§ **What to work on**: All entries are to be returned verbatim.

----------

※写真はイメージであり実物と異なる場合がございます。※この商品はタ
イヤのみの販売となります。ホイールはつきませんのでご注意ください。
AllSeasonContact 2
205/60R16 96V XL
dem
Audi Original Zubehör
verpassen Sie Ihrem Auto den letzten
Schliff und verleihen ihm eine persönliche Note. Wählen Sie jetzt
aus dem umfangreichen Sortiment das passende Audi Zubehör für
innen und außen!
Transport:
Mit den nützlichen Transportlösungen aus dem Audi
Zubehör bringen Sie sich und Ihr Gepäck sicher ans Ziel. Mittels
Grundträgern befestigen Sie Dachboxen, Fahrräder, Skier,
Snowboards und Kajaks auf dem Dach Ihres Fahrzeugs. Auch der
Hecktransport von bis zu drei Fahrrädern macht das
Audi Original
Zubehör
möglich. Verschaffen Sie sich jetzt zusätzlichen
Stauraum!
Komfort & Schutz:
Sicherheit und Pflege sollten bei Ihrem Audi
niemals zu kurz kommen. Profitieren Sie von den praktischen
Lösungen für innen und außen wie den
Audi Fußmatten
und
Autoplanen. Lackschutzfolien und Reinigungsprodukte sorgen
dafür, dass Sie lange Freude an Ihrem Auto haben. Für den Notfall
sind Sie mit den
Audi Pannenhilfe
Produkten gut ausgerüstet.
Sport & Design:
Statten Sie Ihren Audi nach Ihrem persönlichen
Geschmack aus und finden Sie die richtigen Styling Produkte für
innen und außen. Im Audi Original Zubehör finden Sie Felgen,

----------

§ **Written answer**:
※写真はイメージであり実物と異なる場合がございます。※この商品はタ
イヤのみの販売となります。ホイールはつきませんのでご注意ください。
AllSeasonContact 2
205/60R16 96V XL
dem
Audi Original Zubehör
verpassen Sie Ihrem Auto den letzten
Schliff und verleihen ihm eine persönliche Note. Wählen Sie jetzt
aus dem umfangreichen Sortiment das passende Audi Zubehör für
innen und außen!
Transport:
Mit den nützlichen Transportlösungen aus dem Audi
Zubehör bringen Sie sich und Ihr Gepäck sicher ans Ziel. Mittels
Grundträgern befestigen Sie Dachboxen, Fahrräder, Skier,
Snowboards und Kajaks auf dem Dach Ihres Fahrzeugs. Auch der
Hecktransport von bis zu drei Fahrrädern macht das
Audi Original
Zubehör
möglich. Verschaffen Sie sich jetzt zusätzlichen
Stauraum!
Komfort & Schutz:
Sicherheit und Pflege sollten bei Ihrem Audi
niemals zu kurz kommen. Profitieren Sie von den praktischen
Lösungen für innen und außen wie den
Audi Fußmatten
und
Autoplanen. Lackschutzfolien und Reinigungsprodukte sorgen
dafür, dass Sie lange Freude an Ihrem Auto haben. Für den Notfall
sind Sie mit den
Audi Pannenhilfe
Produkten gut ausgerüstet.
Sport & Design:
Statten Sie Ihren Audi nach Ihrem persönlichen
Geschmack aus und finden Sie die richtigen Styling Produkte für
innen und außen. Im Audi Original Zubehör finden Sie Felgen,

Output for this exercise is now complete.